Now I choose to continue to be a mother, even though my children are tougher than I ever imagined. Even though I didn’t choose to have them victimized, nor did I choose to have them be born with disabilities. I choose to be their mother, and continue to nurture them as much as is humanly possible. I do not choose to do this because I’m afraid of going to hell if I don’t (indeed, there are days I can’t imagine hell being much worse than what I’m currently in), nor because it is my duty, not because I worry that no one else will want them, not because society tells me to, or even because I feel guilt and regret that their abuse occurred under my own roof. I choose to be my children’s mother, because I love them. I have choices. I refuse to be a victim. I choose them.
The following is a quote from the article, “Setting Personal Boundaries” “We always have a choice. The choices may seem to be awful – but in reality, allowing ourselves to buy into the illusion that we are trapped will have worse consequences in the long run. It may seem ridiculous to suggest that a parent can abandon or give a child up for adoption – but owning our choices no matter how outrageous is a step in owning responsibility for being co-creators in our life.
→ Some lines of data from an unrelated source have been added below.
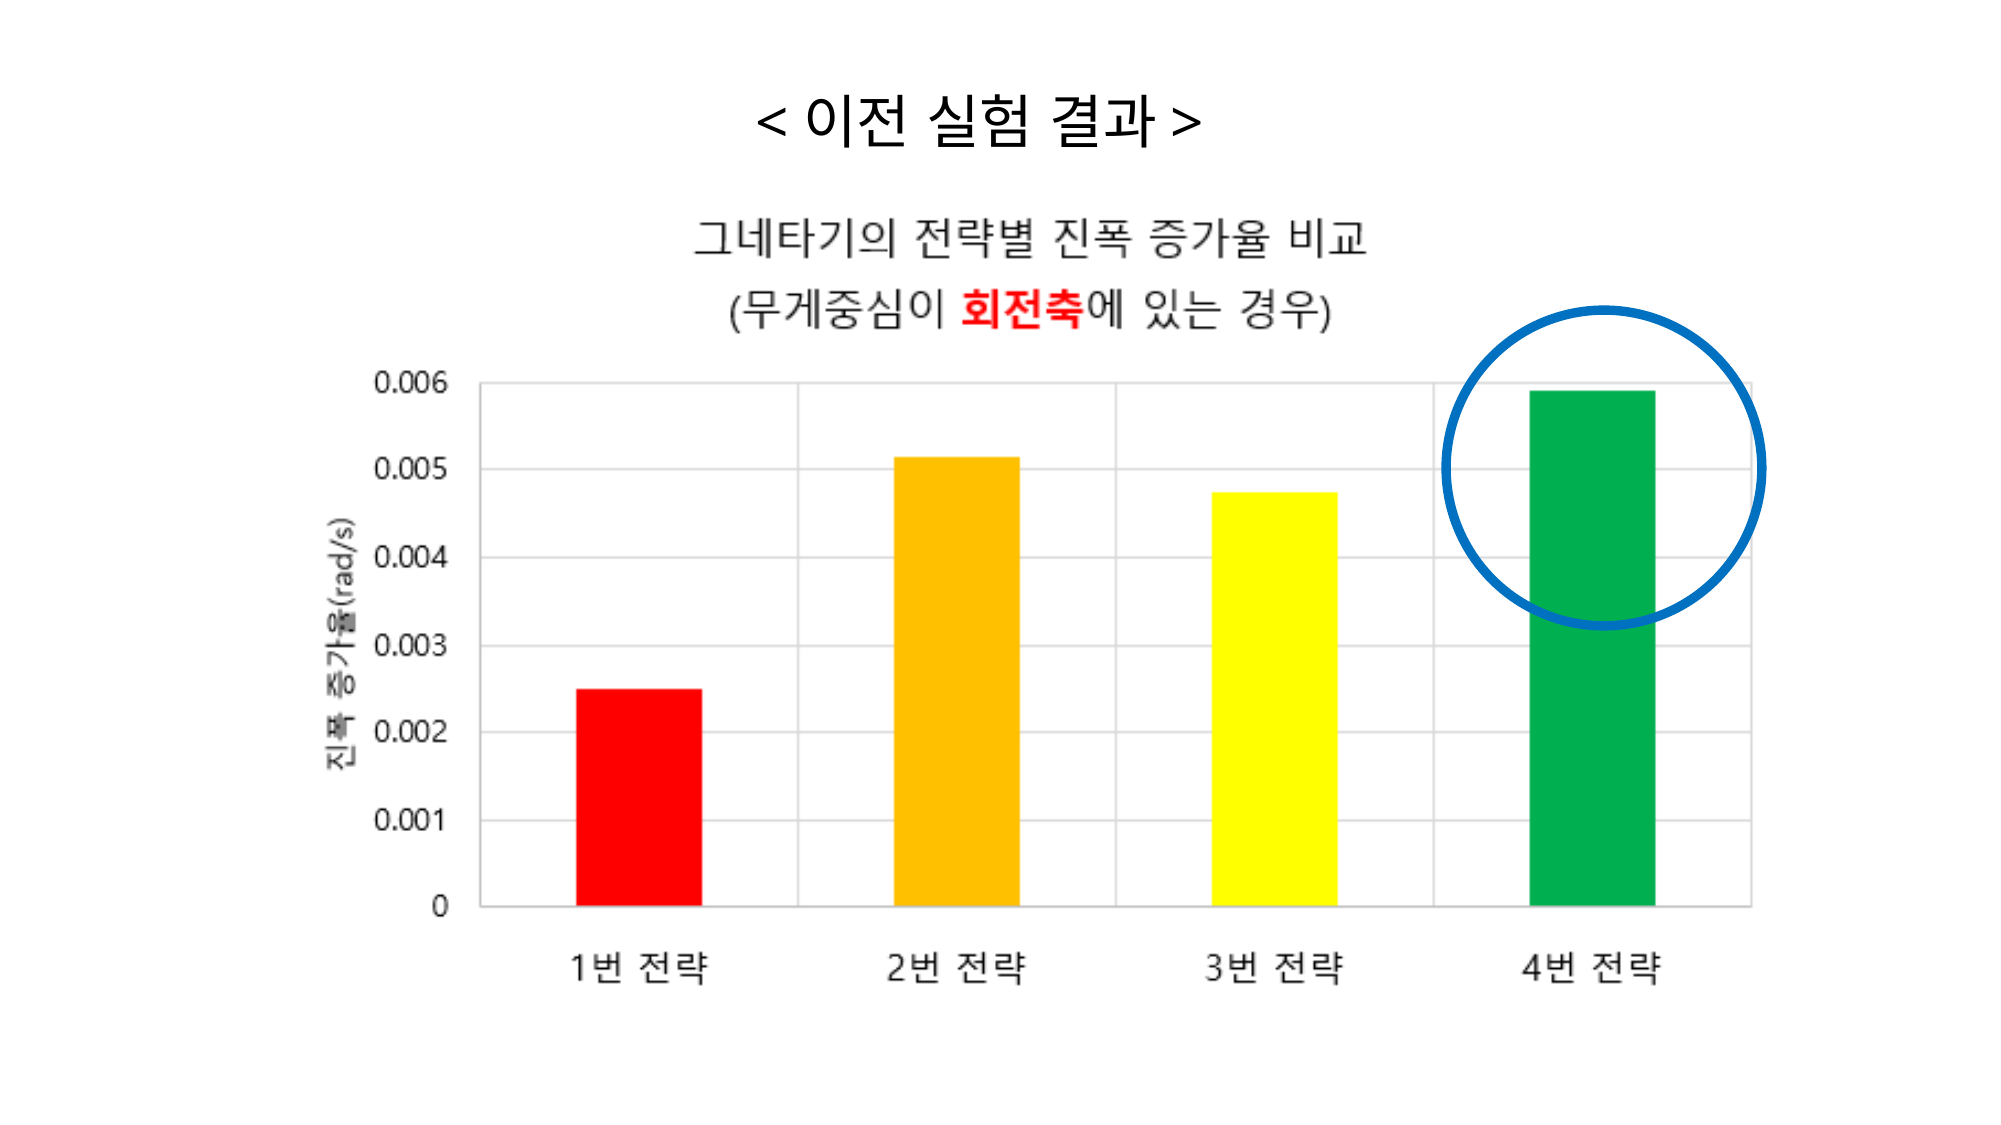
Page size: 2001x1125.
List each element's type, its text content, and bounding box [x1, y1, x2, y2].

picture [301, 188, 1762, 1010]
text_box <이전 실험 결과> [197, 35, 1762, 163]
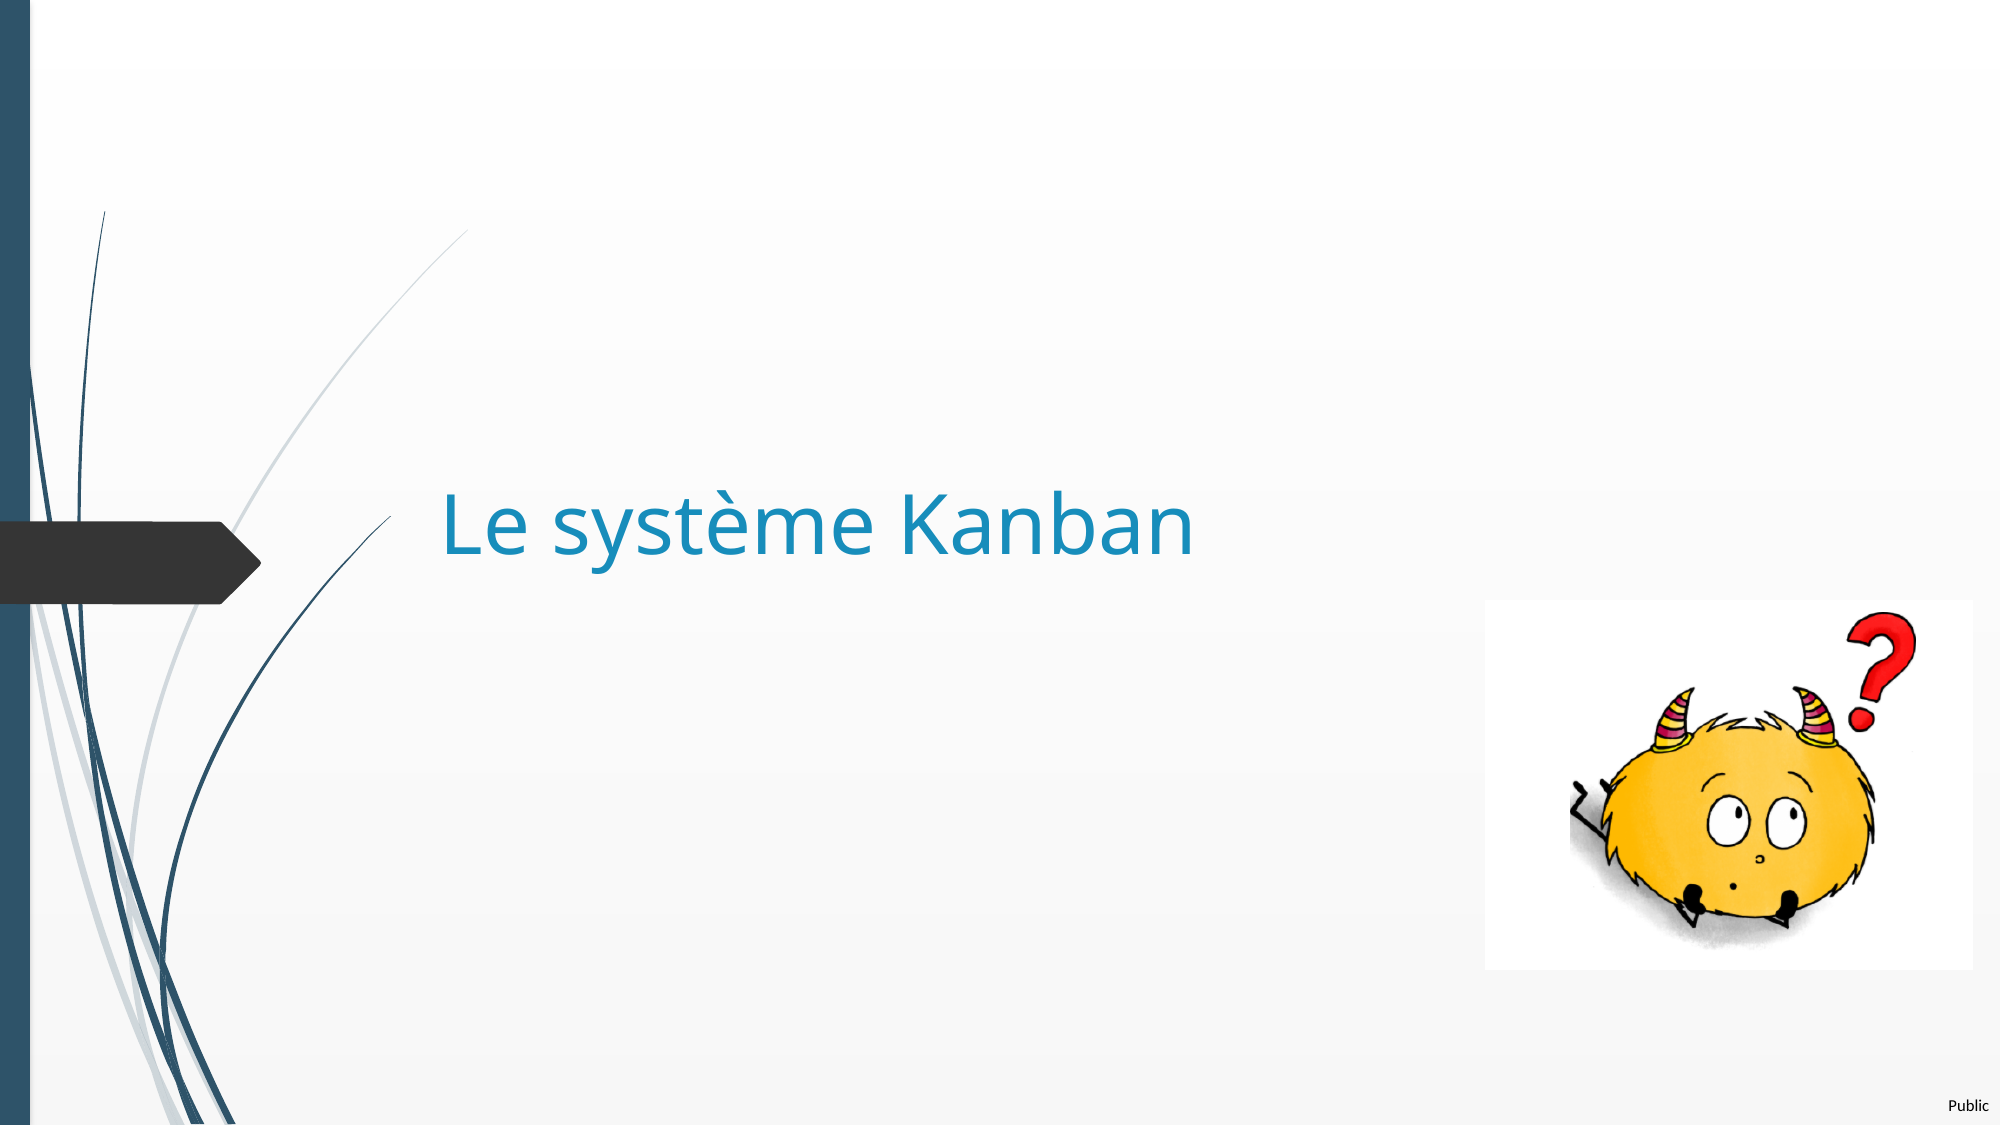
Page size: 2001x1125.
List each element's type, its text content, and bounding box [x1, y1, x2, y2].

title Le système Kanban [424, 337, 1888, 579]
picture [1484, 600, 1973, 970]
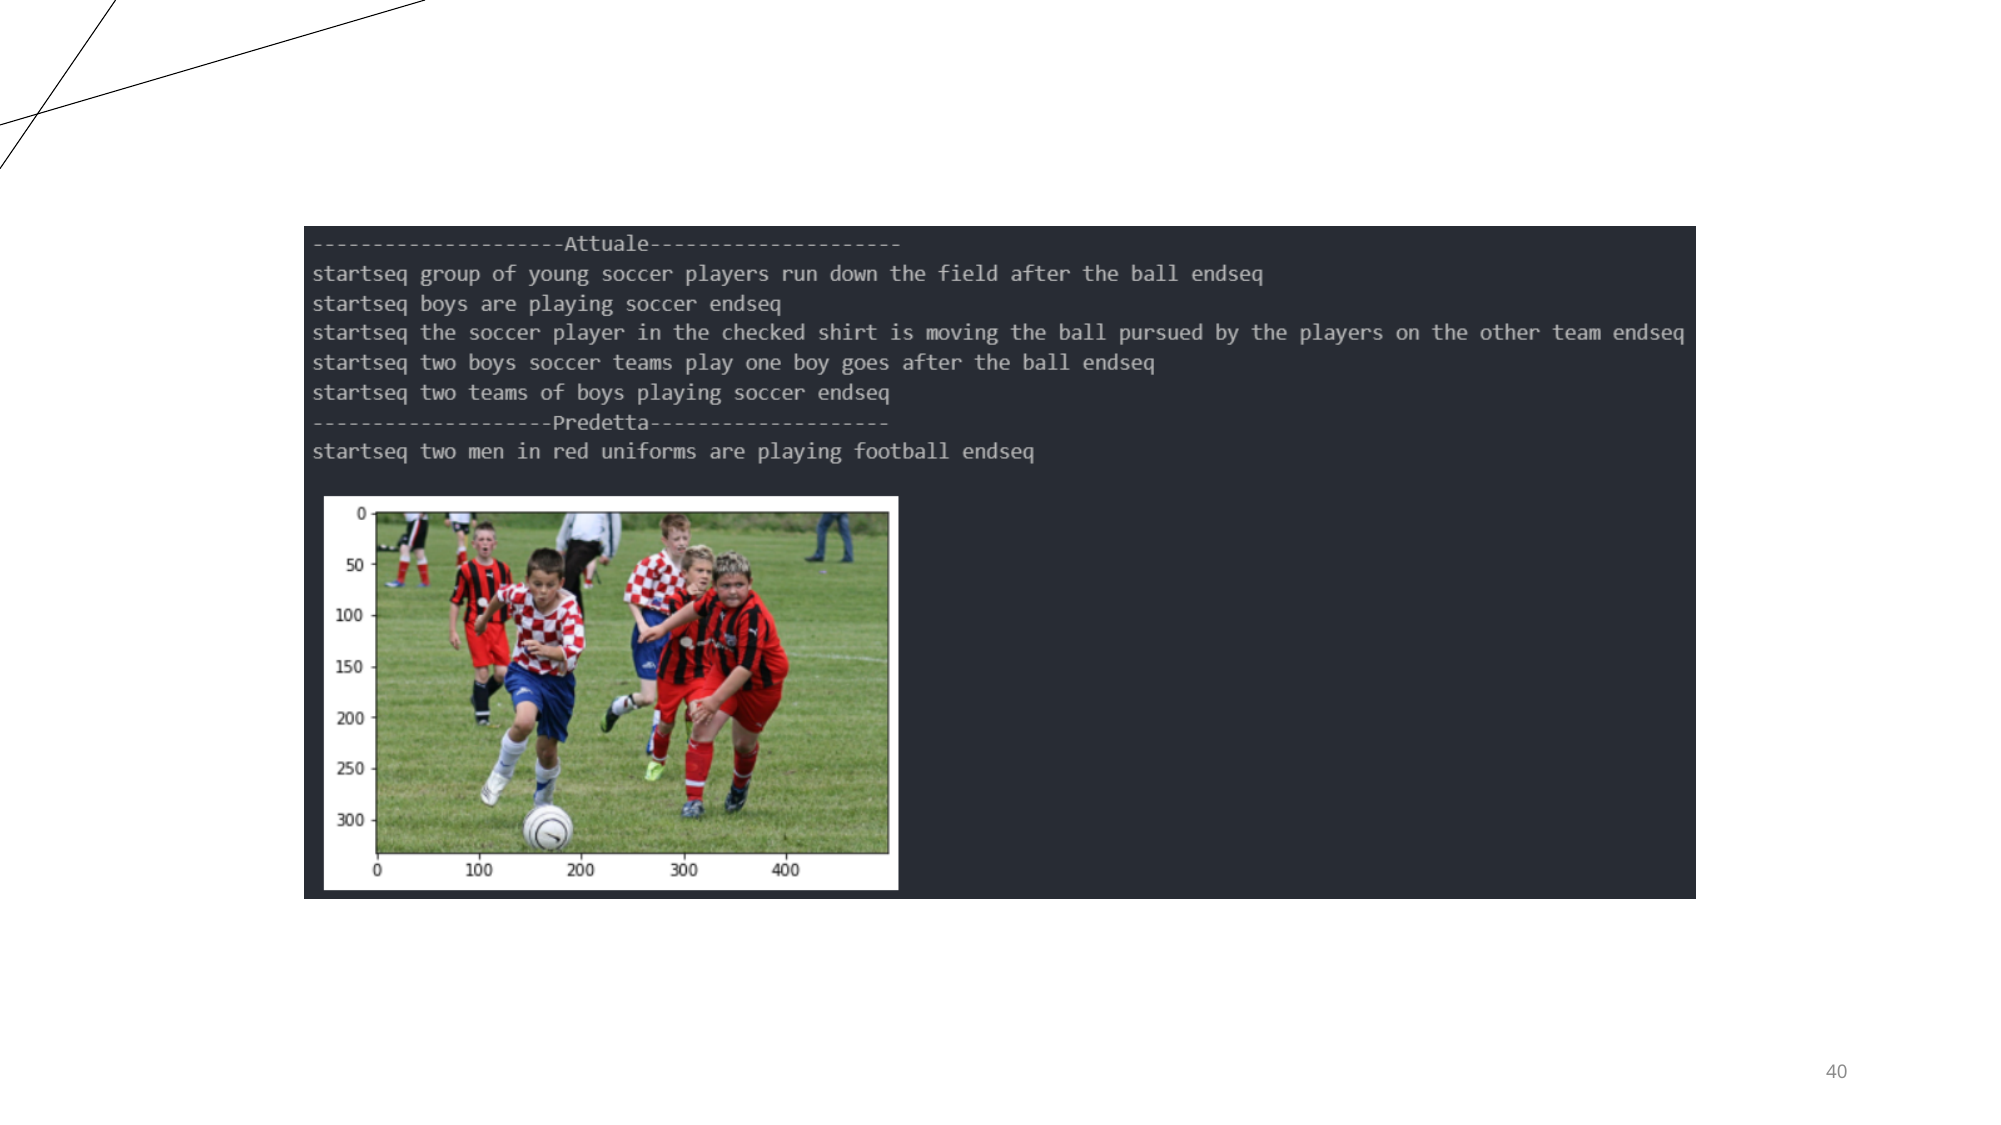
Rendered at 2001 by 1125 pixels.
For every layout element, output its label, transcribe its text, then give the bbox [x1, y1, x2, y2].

slide_number 40 [1412, 1042, 1863, 1103]
picture [304, 226, 1696, 899]
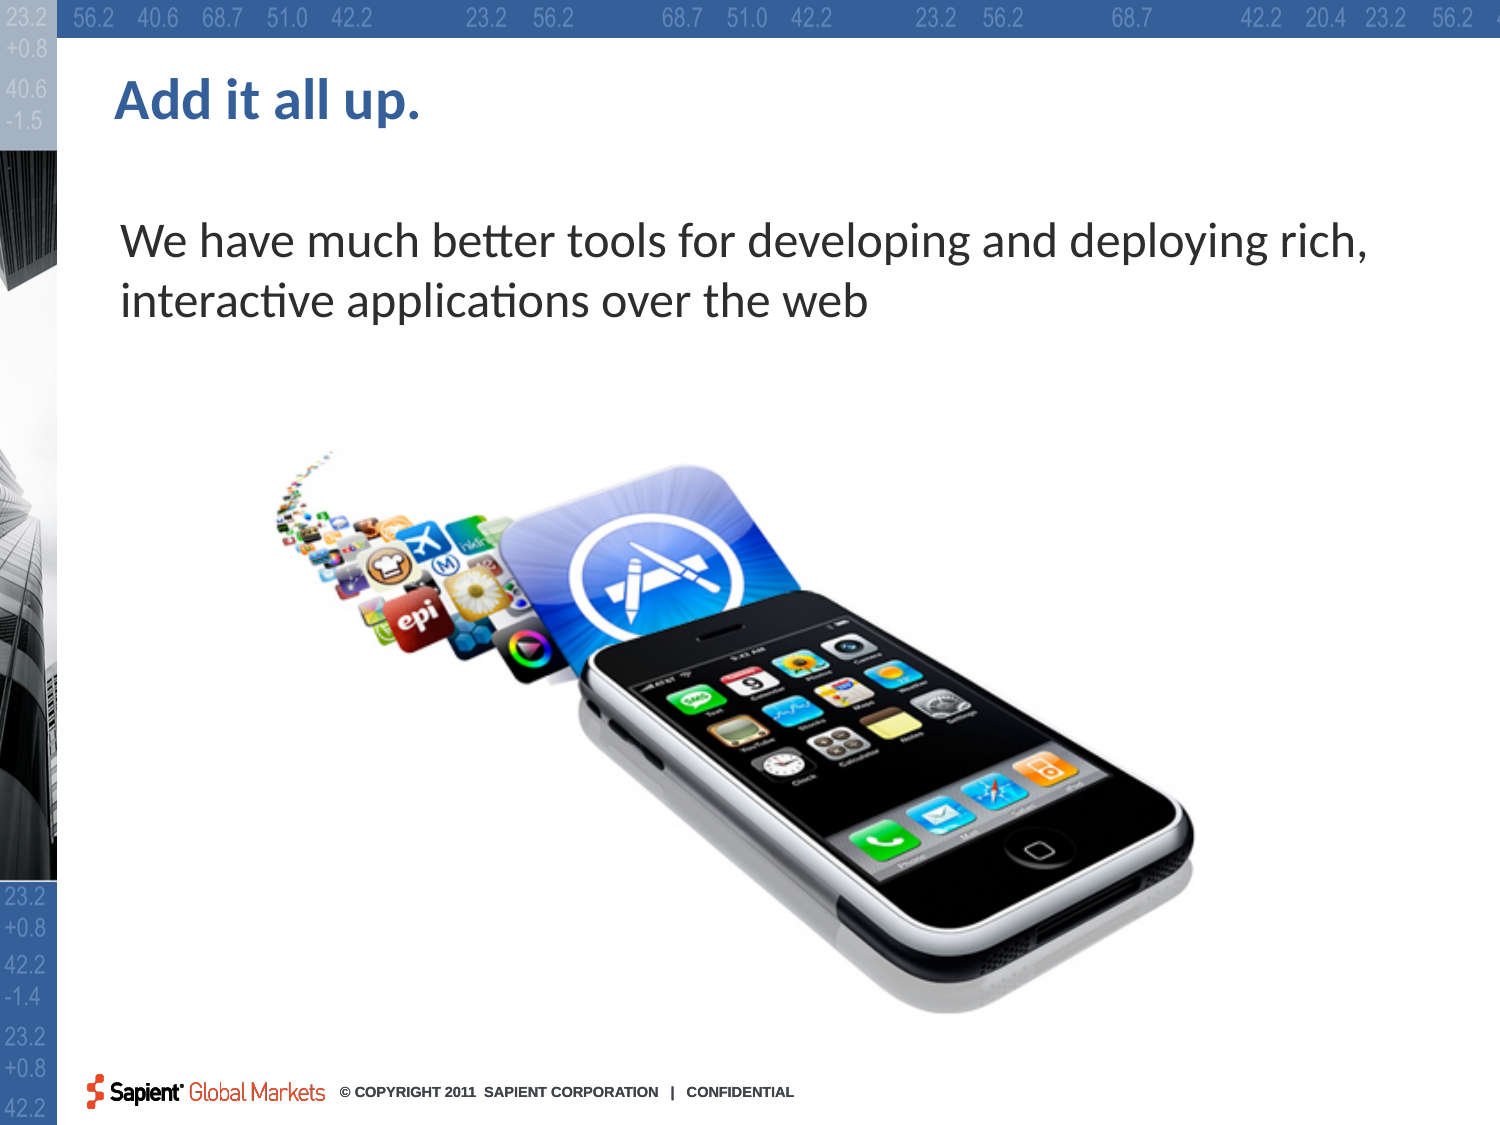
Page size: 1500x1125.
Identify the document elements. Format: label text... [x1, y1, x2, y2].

text_box We have much better tools for developing and deploying rich, interactive applications over the web [112, 200, 1438, 795]
picture [87, 1074, 325, 1109]
picture [0, 0, 1500, 1125]
text_box Add it all up. [99, 50, 1424, 175]
picture [187, 429, 1288, 1019]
If we are blaming and being the victim we will never be happy.”
I just read this article on child abuse by my church. http://newsroom.lds.org/official-statement/child-abuse I wonder if my Bishop has read it–somehow I doubt it.
It’s an excellent article. It’s hard not to be cynical.
Every day I pray that my anger will dissipate, that I won’t feel like such a victim. But every day, I wake up to my four severely emotionally disturbed children; to my husband who has lost his job and is himself suffering severely from the trauma to our family; to Fred, and that thing bleeding in his brain that has no treatment, yet causes gradual neurological damage. I wake up and the fears continue. Is Fairbanks watching? Will he sneak through the window and rape me this time? Is this the day Bo will shoot himself in the head because of the continual unresolved stresses at home? What more horrific news will I learn today? Is this the day that my house will finally just burn down taking all of us with it? There are days I wish it would. There are days that death seems so much simpler than my life–our lives.
Fairbanks robbed me of so much. One of the things I’ve been keenly aware of having been taken from me is my trust. I trust no mortal. I hate sex. I am suspicious of ALL men. I cannot look at a man, ANY man and not wonder what he does when no one is looking. It sickens me. The fact that I am mother to four boys has not escaped my awareness, and it condemn’s me. Yet, no matter how guilty I feel for this mistrust–I cannot bring myself to trust. I dont’ even want to trust–especially not spiritual leaders who have been so hurtful–whether he means it or not.
So once again, tomorrow I will attend church with dread and utter fear in my heart and tears in my eyes, simply because I believe. Not because it feels good, not because I or my family will be nurtured or feel welcome.Certainly not because I trust anyone there . Just because I believe. I believe in God, that Jesus in the Promised Messiah, that He loves me and has a plan for my family. That somehow, someway, He will make us stronger and better and happier if we endure just a little longer. That His way, is the only way to overcome this horrid world–this fire that we must walk through. So ironic that both Heave and @#!*% are right here on Earth. There are days I can almost touch Heaven. When Skippy smiles, or Tory laughs. When I can actually connect to Bo. When the fog lifts and I can paint uninterrupted. When I watch Bill enjoying his chicken. When Fred plays nicely with his brothers. But most days, it’s @#!*% . And I’m bracing myself.